Design Packages and Refine Pricing Based on User Value

Chapter 4 Packages

For some of your customers, predictive analytics will enable them to perform their jobs at a whole new level. For others, predictive analytics will be a nice-to-have feature, but not central to what they’re trying to accomplish.

Take our customer churn product example:

Anyone using your analytics dashboard showing current churn rates and historical trends will appreciate the addition of a new panel showing predicted churn rates for the coming month or quarter. But would that be worth paying more money? For many users, probably not.

A subset of users will want to see a ranked list of customers with high churn risk. They may be responsible for reaching out to these customers with retention offers and communications. Providing them with an easy way to identify these targets—and take immediate action—could improve their work enough to justify an increase in price.

An even smaller subset of users will also want to know the characteristics of customers likely to churn. They might be responsible for allocating customer management resources to nurture lasting high-value relationships. Or they may be guiding marketing strategies to target new customers with long-term relationship potential.

STRATEGY: Fold these basic predictive features into your current product at no extra charge. The added value will help you fend off requests for price discounts.
STRATEGY: Offer an add-on module to your current product or make this the middle tier in a three-tier packaging offer. Price is based on a conservative estimate of the added revenue from reducing churn and the cost savings from working smarter and faster.
STRATEGY: Offer a new product or top-tier package focused on delivering deeper churn insights to drive transformative change. Price is based on a less conservative, more forward-looking estimate of potential top-line and bottom-line improvements.
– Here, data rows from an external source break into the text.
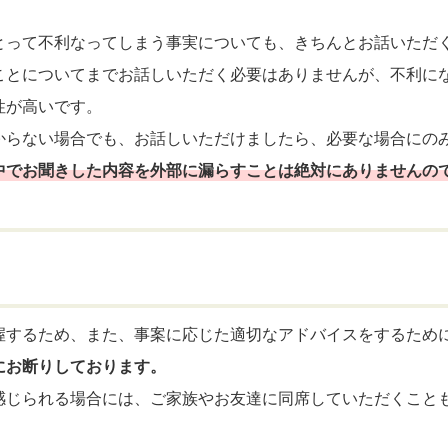
とって不利なってしまう事実についても、きちんとお話いただ
ことについてまでお話しいただく必要はありませんが、不利に
性が高いです。
からない場合でも、お話しいただけましたら、必要な場合にの
中でお聞きした内容を外部に漏らすことは絶対にありませんの
握するため、また、事案に応じた適切なアドバイスをするため
にお断りしております。
感じられる場合には、ご家族やお友達に同席していただくこと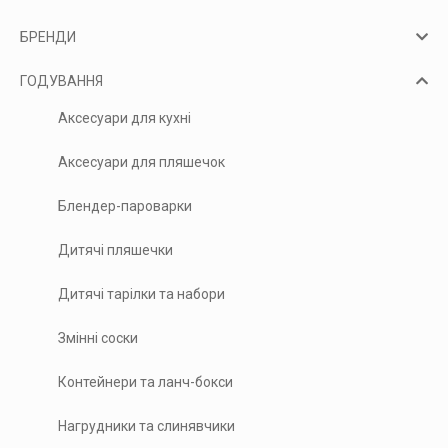
БРЕНДИ
ГОДУВАННЯ
Аксесуари для кухні
Аксесуари для пляшечок
Блендер-пароварки
Дитячі пляшечки
Дитячі тарілки та набори
Змінні соски
Контейнери та ланч-бокси
Нагрудники та слинявчики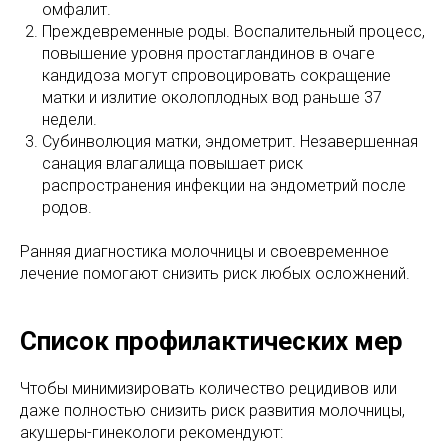
омфалит.
Преждевременные роды. Воспалительный процесс,
повышение уровня простагландинов в очаге
кандидоза могут спровоцировать сокращение
матки и излитие околоплодных вод раньше 37
недели.
Субинволюция матки, эндометрит. Незавершенная
санация влагалища повышает риск
распространения инфекции на эндометрий после
родов.
Ранняя диагностика молочницы и своевременное
лечение помогают снизить риск любых осложнений.
Список профилактических мер
Чтобы минимизировать количество рецидивов или
даже полностью снизить риск развития молочницы,
акушеры-гинекологи рекомендуют: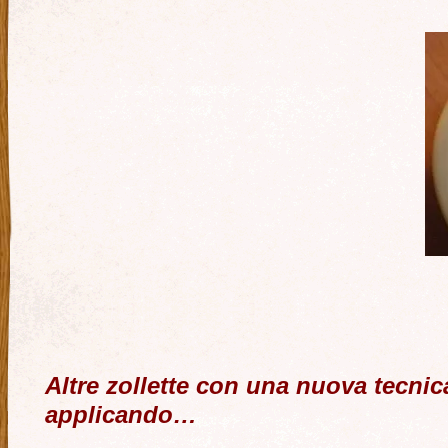
Altre zollette con una nuova tecnic
applicando…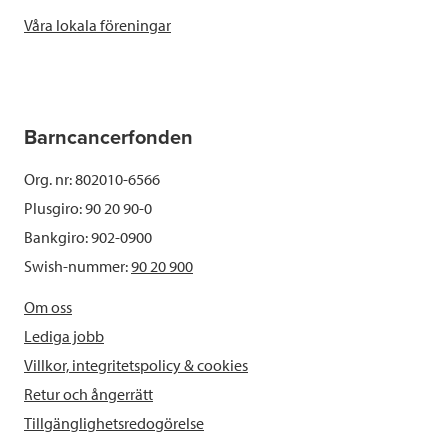
Våra lokala föreningar
Barncancerfonden
Org. nr: 802010-6566
Plusgiro: 90 20 90-0
Bankgiro: 902-0900
Swish-nummer:
90 20 900
Om oss
Lediga jobb
Villkor, integritetspolicy & cookies
Retur och ångerrätt
Tillgänglighetsredogörelse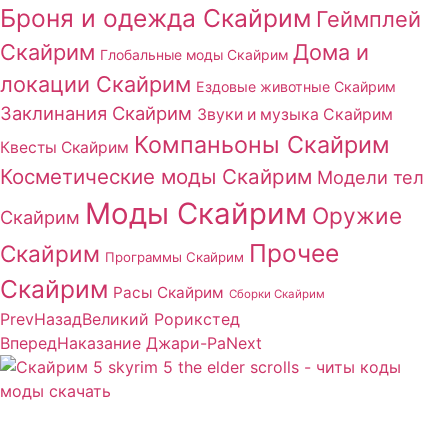
Броня и одежда Скайрим
Геймплей
Скайрим
Дома и
Глобальные моды Скайрим
локации Скайрим
Ездовые животные Скайрим
Заклинания Скайрим
Звуки и музыка Скайрим
Компаньоны Скайрим
Квесты Скайрим
Косметические моды Скайрим
Модели тел
Моды Скайрим
Оружие
Скайрим
Прочее
Скайрим
Программы Скайрим
Скайрим
Расы Скайрим
Сборки Скайрим
Prev
Назад
Великий Рорикстед
Вперед
Наказание Джари-Ра
Next
Сайт посвящен игре Скайрим 5 Skyrim 5 The Elder
Scrolls и на нем вы всегда сможете читы коды моды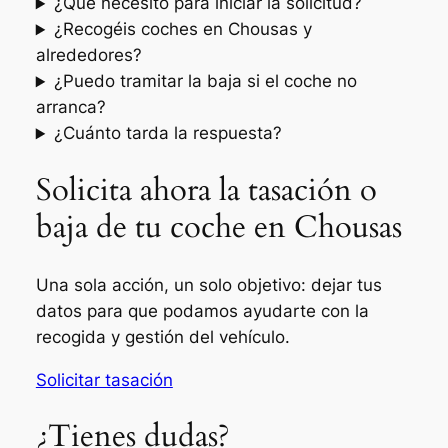
¿Qué necesito para iniciar la solicitud?
¿Recogéis coches en Chousas y
alrededores?
¿Puedo tramitar la baja si el coche no
arranca?
¿Cuánto tarda la respuesta?
Solicita ahora la tasación o
baja de tu coche en Chousas
Una sola acción, un solo objetivo: dejar tus
datos para que podamos ayudarte con la
recogida y gestión del vehículo.
Solicitar tasación
¿Tienes dudas?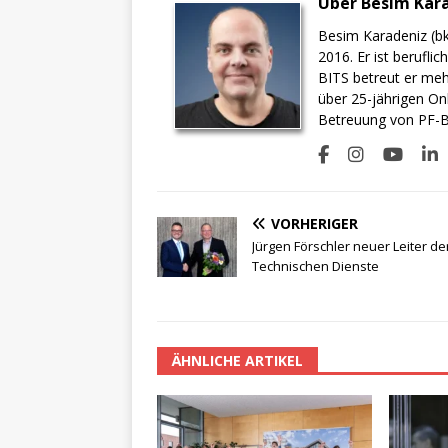
Über Besim Kar
Besim Karadeniz (bk
2016. Er ist berufli
BITS betreut er meh
über 25-jährigen On
Betreuung von PF-BI
VORHERIGER
Jürgen Förschler neuer Leiter de
Technischen Dienste
ÄHNLICHE ARTIKEL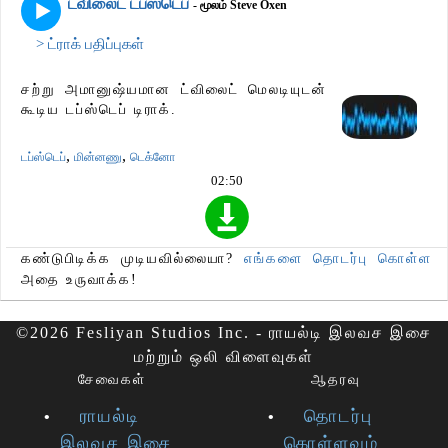
ட்விலைட் டப்ஸ்டெப்
- மூலம் Steve Oxen
> ட்ராக் பதிப்புகள்
சற்று அமானுஷ்யமான ட்விலைட் மெலடியுடன்
கூடிய டப்ஸ்டெப் டிராக்.
,
,
டப்ஸ்டெப்
மின்னணு
டெக்னோ
02:50
கண்டுபிடிக்க முடியவில்லையா?
எங்களை தொடர்பு கொள்ள
அதை உருவாக்க!
©2026 Fesliyan Studios Inc. - ராயல்டி இலவச இசை
மற்றும் ஒலி விளைவுகள்
சேவைகள்
ஆதரவு
ராயல்டி
தொடர்பு
இலவச இசை
கொள்ளவும்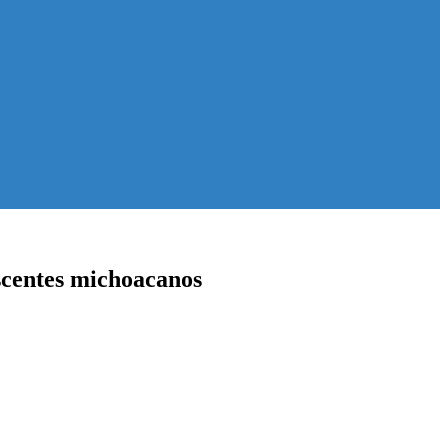
escentes michoacanos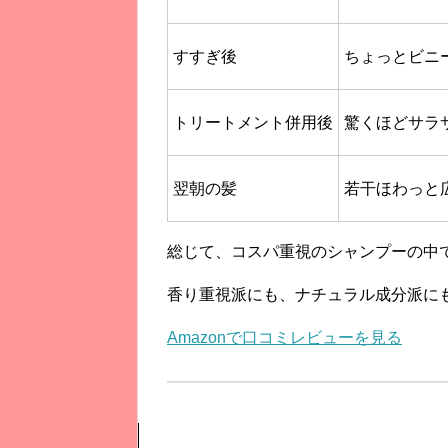
すすぎ後
ちょっとビニ
トリートメント併用後
驚くほどサラ
翌朝の髪
若干ほわっと
総じて、コスパ重視のシャンプーの中
香り重視派にも、ナチュラル成分派に
Amazonで口コミレビューを見る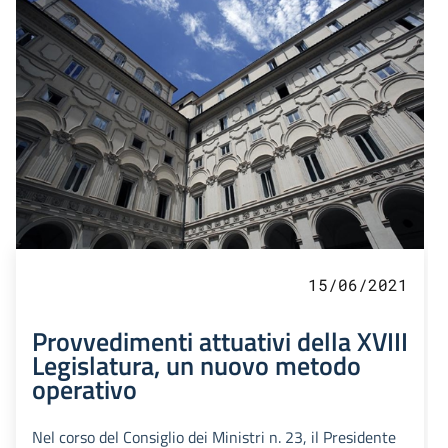
15/06/2021
Provvedimenti attuativi della XVIII
Legislatura, un nuovo metodo
operativo
Nel corso del Consiglio dei Ministri n. 23, il Presidente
These differences don’t mean you have to create a unique offering for each type of user. Look for an analytics development platform that lets you build predictive analytics features once and use them in multiple ways. Simply turn features off and on through visibility controls, conditional logic, and your application’s security model. This allows you to offer some features to everyone and limit access to others.

Define Your MVP

Chapter 4 MVP

For new products or add-on modules, you’ll need to deliver enough predictive features at initial launch so your customers will feel justified paying an additional price.

This is essentially the Minimum Viable Product (MVP), a concept every software company knows well. What’s the smallest set of predictive features you need in order to make your offering appealing and functional to a critical mass of early customers—enough to validate your value proposition and provide feedback for future development?

When defining your MVP, consider:

  • Is the pain associated with the problem you’ve decided to solve big enough that there will be a sufficient number of customers willing to invest? That is, will even a minimum set of features provide welcome, urgently needed relief?
  • Within these customer organizations, which end users would not only benefit from the predictive insights you’ll be delivering, but also have a high frequency of use? You’ll get better engagement and more substantive feedback if your predictive features play a role in day-to-day workflows. Make sure your MVP provides a critical mass of value to these frequent flyers.

Once you’ve scoped out the embedded predictive analytics features you need for your initial go-to-market strategy, you can deploy your application and iterate over time.